What you will do: When you copy the data, keep every word exactly as it is and leave the pictures out.

Data under study: Begin

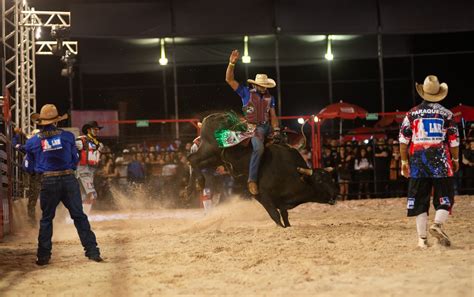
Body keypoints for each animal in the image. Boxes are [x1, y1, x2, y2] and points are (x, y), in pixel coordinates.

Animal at [185, 111, 336, 227]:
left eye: (330, 179)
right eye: (319, 180)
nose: (335, 196)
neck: (292, 173)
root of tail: (213, 117)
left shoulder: (282, 202)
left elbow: (285, 217)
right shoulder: (263, 196)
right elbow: (275, 216)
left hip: (214, 159)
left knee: (195, 162)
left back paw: (190, 189)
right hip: (208, 150)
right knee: (192, 159)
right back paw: (198, 183)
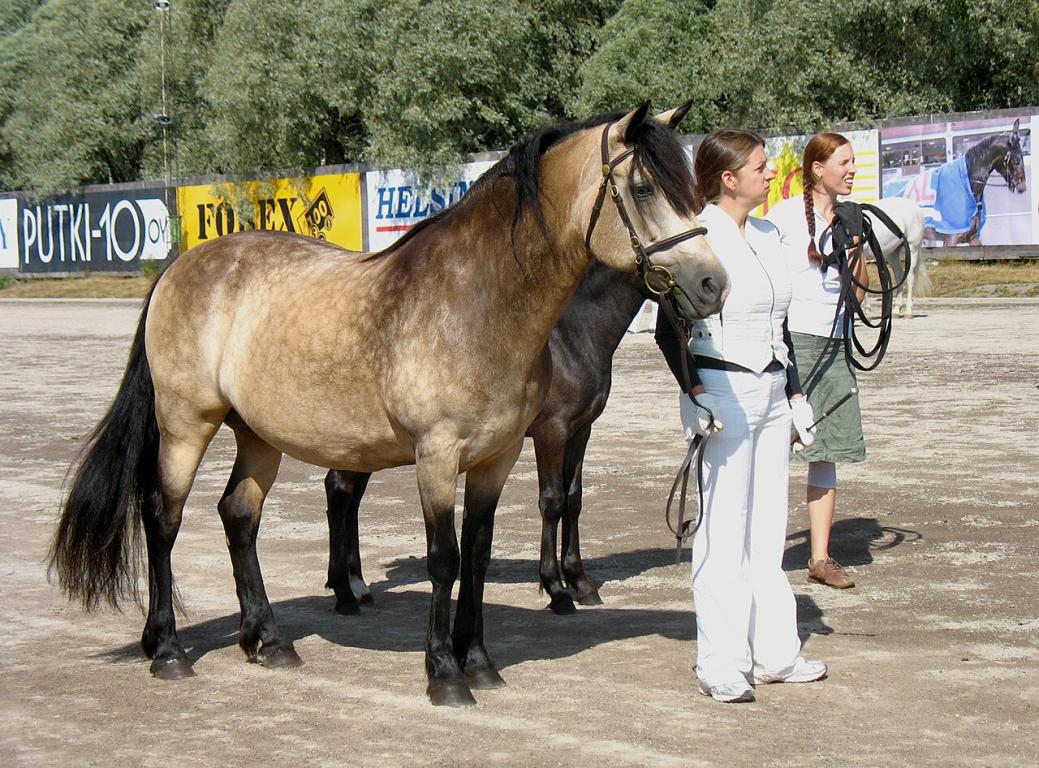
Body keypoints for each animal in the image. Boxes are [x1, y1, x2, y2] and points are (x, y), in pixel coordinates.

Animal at [324, 259, 650, 618]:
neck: (575, 338)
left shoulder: (581, 432)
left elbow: (574, 500)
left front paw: (580, 583)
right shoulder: (552, 433)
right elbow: (552, 502)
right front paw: (556, 589)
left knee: (349, 498)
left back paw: (357, 586)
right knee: (340, 492)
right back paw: (345, 592)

Data under study: End

Completed exercise:
Body keypoints for each animal in the image. Boxes are [x1, y1, x2, y2] and points are (x, y), in pixel coordinates.

Animal at [185, 111, 336, 227]:
left eye: (330, 179)
right eye: (319, 180)
nose: (335, 196)
neck: (292, 173)
root of tail: (213, 117)
left shoulder: (282, 202)
left elbow: (285, 217)
right shoulder: (263, 196)
right elbow: (275, 216)
left hip: (214, 159)
left knee: (195, 162)
left back paw: (190, 189)
right hip: (208, 150)
right knee: (192, 159)
right back paw: (198, 183)
Body keypoints for each animal in the image. Boxes are [x1, y1, x2, y2] and points are (x, y), in pixel coordinates.

Animal at [324, 259, 650, 618]:
neck: (575, 338)
left shoulder: (581, 432)
left elbow: (574, 500)
left front paw: (580, 583)
right shoulder: (552, 433)
right elbow: (552, 502)
right front paw: (556, 589)
left knee: (349, 498)
left back paw: (357, 586)
right knee: (340, 492)
right back paw: (345, 592)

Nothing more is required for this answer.